PROBLEM DETAILS
For each line in the data that includes "Качество", make a copy.

MATERIALS PROVIDED

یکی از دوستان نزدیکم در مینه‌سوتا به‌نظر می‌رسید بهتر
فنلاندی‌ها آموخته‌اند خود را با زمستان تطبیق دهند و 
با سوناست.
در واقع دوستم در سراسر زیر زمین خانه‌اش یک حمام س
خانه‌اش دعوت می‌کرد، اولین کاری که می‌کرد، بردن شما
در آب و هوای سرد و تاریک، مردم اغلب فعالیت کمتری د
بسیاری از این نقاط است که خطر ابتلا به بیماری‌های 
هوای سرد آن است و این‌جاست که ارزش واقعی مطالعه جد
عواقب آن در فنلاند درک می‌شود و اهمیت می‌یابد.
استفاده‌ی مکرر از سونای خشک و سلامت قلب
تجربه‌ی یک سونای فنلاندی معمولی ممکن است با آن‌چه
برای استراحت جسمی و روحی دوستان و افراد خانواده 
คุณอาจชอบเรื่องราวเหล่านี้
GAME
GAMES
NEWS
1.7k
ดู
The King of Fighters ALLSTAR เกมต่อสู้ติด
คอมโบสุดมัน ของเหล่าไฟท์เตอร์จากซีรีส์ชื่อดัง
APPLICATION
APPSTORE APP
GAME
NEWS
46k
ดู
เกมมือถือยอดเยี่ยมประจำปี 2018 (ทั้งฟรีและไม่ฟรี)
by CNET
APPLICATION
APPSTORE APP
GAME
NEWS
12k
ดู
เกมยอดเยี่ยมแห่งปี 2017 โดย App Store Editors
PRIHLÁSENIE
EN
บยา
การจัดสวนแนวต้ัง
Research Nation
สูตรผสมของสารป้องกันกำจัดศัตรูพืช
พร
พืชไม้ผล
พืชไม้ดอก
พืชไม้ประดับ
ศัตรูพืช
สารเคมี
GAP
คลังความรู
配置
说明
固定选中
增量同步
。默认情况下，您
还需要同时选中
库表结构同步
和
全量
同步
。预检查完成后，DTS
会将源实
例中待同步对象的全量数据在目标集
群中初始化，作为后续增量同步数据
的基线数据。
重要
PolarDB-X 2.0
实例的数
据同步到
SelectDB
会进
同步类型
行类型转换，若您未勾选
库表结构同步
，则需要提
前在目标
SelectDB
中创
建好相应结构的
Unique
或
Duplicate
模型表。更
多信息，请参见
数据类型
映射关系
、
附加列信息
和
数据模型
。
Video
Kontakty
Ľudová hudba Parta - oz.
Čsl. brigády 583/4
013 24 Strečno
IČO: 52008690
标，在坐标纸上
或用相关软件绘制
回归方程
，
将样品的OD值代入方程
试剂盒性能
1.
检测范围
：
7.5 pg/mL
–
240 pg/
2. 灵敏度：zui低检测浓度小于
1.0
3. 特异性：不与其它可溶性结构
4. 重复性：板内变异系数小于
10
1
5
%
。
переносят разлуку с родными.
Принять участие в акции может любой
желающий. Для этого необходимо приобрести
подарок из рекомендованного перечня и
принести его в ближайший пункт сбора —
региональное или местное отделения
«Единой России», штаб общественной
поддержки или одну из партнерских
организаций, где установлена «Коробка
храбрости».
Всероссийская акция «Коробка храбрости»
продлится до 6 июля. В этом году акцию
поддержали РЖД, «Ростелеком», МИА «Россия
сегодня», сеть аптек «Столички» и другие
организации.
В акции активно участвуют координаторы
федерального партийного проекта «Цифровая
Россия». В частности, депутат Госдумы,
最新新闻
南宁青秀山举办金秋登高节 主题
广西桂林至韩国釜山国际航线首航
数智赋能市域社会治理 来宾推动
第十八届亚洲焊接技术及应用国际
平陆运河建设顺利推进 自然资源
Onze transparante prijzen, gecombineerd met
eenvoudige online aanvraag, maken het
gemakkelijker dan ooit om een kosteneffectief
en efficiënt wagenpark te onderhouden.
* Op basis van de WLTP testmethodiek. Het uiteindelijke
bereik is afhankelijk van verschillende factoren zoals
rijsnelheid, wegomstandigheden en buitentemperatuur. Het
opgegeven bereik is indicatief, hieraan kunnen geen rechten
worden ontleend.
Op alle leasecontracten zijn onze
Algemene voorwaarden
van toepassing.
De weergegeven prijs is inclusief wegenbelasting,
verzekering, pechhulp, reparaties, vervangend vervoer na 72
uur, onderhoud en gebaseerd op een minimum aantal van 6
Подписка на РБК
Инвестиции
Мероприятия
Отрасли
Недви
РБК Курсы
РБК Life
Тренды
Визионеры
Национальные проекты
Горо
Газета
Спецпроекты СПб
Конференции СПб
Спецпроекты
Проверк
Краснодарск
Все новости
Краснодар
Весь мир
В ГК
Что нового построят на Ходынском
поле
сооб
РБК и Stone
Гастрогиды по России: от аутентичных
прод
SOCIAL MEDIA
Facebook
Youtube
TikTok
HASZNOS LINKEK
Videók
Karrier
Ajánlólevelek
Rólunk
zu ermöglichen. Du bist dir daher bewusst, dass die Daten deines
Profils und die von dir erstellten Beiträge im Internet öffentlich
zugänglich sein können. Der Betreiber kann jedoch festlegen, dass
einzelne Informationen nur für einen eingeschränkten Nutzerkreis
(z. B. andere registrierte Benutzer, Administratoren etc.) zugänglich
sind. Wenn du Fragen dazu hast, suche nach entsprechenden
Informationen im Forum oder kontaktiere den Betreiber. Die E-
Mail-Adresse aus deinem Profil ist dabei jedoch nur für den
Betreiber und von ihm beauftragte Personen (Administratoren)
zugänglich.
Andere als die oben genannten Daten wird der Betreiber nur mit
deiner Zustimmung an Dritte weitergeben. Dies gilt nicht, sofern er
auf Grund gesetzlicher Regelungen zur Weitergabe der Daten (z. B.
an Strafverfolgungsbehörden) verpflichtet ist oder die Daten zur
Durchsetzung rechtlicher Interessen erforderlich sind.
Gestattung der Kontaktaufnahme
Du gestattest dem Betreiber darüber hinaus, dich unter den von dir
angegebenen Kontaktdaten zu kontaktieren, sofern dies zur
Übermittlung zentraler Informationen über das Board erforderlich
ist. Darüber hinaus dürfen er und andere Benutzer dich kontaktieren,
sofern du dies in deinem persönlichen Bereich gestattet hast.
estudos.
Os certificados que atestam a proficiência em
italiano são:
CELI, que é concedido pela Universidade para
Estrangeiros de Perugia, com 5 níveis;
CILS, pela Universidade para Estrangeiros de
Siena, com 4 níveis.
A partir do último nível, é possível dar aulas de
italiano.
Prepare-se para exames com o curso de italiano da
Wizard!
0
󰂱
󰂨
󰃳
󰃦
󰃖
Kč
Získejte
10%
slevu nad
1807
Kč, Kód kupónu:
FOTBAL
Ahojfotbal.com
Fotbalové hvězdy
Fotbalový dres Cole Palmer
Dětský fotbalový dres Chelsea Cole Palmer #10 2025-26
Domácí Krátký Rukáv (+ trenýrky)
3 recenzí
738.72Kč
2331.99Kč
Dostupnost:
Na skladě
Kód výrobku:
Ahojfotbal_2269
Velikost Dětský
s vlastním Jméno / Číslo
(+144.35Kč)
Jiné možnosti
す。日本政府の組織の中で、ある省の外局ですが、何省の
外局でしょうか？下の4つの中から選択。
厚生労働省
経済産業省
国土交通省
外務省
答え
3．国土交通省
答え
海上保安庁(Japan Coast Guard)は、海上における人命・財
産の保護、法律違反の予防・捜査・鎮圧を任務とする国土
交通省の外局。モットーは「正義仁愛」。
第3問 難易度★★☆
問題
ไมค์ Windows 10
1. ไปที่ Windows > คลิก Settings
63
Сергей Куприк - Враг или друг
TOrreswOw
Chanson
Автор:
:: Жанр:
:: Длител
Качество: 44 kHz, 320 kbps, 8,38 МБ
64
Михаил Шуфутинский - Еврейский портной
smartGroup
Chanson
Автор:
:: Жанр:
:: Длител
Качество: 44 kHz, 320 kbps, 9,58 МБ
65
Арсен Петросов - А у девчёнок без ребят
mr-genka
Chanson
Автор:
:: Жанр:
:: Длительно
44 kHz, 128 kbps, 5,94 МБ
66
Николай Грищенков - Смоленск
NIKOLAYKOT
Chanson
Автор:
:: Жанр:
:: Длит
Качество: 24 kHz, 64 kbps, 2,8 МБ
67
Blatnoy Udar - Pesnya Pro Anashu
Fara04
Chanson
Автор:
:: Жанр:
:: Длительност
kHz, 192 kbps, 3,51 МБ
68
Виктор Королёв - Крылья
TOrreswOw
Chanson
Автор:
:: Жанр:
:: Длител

ANSWER TO THIS PROBLEM
Качество: 44 kHz, 320 kbps, 8,38 МБ
Качество: 44 kHz, 320 kbps, 9,58 МБ
Качество: 24 kHz, 64 kbps, 2,8 МБ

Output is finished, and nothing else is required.